How many volts can i use on arduino module?

hi i'm creating a project with arduino for which i need four motors, each one of these can withstand a maximum of 6 volts according to the manufacturer ,the arduino board, however, does not give off enough power to make them all work , so what should I do?
I read on a forum that using batteries in series you can also use 20 volts but it seems strange, so I can use this method or not?

Generally, when controlling motors from an Arduino, there is a motor controller board/shield involved. There is an official [Arduino Motor Shield Rev3 | Arduino Official Store](https://Arduino Motor Shield) which can drive 2 DC motors.

I had a quick look, and Adafruit have a shield that can drive 4 DC motors.

If you have motors you will need a motor driver chip or transistor/MOSFET - the motors will not share supply with the logic (5V in this case I presume).

So the motor voltage is independent of the logic supply voltage. The driver provides the control of the power to the motor from inputs that are logic signals (often via PWM).

The 20V thing is probably the maximum input voltage of a regulator - but as you have given no details as to which Arduino boards you are talking about, this is a blind guess. Details always matter in electronics, so please identify things precisely.

I'm using the arduino board uno r3 and i have 2 npn transistors if they can be useful

So identify the transistors and motors precisely please :slight_smile:

I have an stepper motor driver module but I don't think it's the right one

the full name of the transistors is : npn transistor PN2222, on the transistor it says 2n2222a-1726.
the engines are these:ÅMÅŽÕÑ&dchild=1&keywords=motori+arduino&qid=1628853387&sr=8-8

Well the 2N2222 can handle 0.6A if driven with 30mA, which should be enough for tiny motors like yours (just).

Use 120 or 150 ohm base resistors from the Arduino pin to the transistor - don't forget free-wheeling diodes, these are never optional with inductive loads.

Look at the circuit here:
But use 120 or 150 ohm resistor, not 270 ohms.

ok i'll try Thank you very much

And don't forget the motor supply (presumably around 6V) should be separate from the Arduino 5V supply - don't mix logic and noisy inductive loads on the same supply. The motor supply should be able to handle the current from 3 motors (ie 1.8A or more would be good).

ok, how can I have 1.8 A?

Which is significantly outside the operating limits of the Atmega328P that lines on the Uno R3. So that's a non-starter. A more sensible approach of course is to use MOSFETs instead of NPN's.

Use a logic level MOSFET instead of an NPN transistor. It's the most straightforward solution.
Btw, I'm confused. You want 1.8A, but your motors are specified at 200mA constant current when running. 3 motors would be 600mA total. Stall current may be significantly higher, of course.

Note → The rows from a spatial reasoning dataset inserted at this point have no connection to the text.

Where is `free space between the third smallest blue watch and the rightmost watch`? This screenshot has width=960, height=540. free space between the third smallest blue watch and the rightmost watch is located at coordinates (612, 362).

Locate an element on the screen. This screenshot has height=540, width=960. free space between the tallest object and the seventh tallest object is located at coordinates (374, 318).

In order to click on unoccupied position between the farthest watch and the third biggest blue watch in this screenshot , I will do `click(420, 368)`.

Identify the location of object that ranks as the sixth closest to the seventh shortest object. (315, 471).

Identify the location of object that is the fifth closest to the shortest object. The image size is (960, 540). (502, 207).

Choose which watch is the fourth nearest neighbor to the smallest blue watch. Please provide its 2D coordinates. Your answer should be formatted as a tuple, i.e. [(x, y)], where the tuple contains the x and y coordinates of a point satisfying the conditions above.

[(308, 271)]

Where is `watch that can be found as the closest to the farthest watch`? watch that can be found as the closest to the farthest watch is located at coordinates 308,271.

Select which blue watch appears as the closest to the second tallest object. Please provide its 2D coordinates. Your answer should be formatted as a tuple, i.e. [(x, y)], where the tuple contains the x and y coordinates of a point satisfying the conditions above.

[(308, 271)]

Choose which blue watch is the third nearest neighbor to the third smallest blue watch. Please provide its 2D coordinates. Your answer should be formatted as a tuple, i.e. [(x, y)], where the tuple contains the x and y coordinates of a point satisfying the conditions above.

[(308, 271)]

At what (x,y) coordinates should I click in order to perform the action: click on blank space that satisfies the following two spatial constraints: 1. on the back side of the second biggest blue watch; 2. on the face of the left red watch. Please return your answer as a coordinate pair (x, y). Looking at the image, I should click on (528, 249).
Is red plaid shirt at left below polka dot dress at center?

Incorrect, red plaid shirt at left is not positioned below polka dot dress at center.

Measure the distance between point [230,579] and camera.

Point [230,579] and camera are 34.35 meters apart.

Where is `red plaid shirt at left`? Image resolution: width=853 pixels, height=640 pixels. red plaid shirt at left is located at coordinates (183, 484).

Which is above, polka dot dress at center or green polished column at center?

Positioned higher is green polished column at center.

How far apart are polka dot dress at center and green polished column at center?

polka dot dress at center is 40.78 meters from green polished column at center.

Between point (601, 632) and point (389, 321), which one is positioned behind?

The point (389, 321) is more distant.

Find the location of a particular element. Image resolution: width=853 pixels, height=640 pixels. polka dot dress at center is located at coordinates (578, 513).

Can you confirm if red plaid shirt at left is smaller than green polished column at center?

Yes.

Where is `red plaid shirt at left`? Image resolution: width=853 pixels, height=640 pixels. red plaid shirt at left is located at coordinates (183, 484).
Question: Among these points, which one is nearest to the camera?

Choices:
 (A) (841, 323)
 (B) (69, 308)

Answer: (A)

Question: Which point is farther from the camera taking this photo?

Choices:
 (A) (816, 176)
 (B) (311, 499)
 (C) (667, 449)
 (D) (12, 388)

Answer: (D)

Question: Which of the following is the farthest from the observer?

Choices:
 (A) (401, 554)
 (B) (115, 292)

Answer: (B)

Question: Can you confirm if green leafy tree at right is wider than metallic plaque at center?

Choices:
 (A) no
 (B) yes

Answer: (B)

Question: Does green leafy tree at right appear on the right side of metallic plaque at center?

  • Tensione nominale: 3-6 V CC.
  • Corrente nominale: 0,2 A.
    Corrente di riferimento: 0,35-0,4 A

I wonder what the difference between "nominal" and "reference" current is here? I would not expect the seller to be able to explain! Neither figure is the stall current, I think.

The stall current is what the motor will draw for a moment when it starts up from zero, and also the current that will be drawn if the motor is jammed and cannot turn. You need to use a driver and batteries that can withstand that current without being damaged. I would guess this will be around 1A for these small motors.

So your 2n2222 is not really suitable. A MOSFET such as stp16nf08l or similar would be better. But this will only allow control of the motor's speed, not direction. If you are building a vehicle, you will need to control speed and direction of each motor. This is why a motor driver module is a good idea.

No it's not.
The 20mA is the current draw at which the voltage outputs, and other things are measured. The absolute current limit is 40mA so 30mA is perfectly acceptable. I know that running at 40mA for periods is not recommended, but 30mA is fine.

You're right, I thought the maximum rating was 20mA per pin, not 40mA. So it would work, although I never really like sourcing significant current from a uC pin.

It depends a lot on the processor, but the ATmega range of processors is as tough as old boots.

And a lot tougher than the boots we now get from China! :roll_eyes:

Keep in mind that by the time you get 30 mA from a 5 V (classic) Arduino, the voltage has dropped to 4 V or less.

You can connect the Arduino to 500 Megavolts. Just don't try connecting the ground. :slight_smile:

Well that's provably not true, the 328 has an abs maximum pin current of 40mA, if you look at the datasheet, which is why I suggested a smaller value (yet large enough to drive the 2222 enough for a small motor).

If you read back, you see I was already corrected on this.
I would still prefer (and hence recommend) not to draw significant current from a uC pin unless there's a compelling reason to do so. But that's more a matter of preference than of necessity, I admit.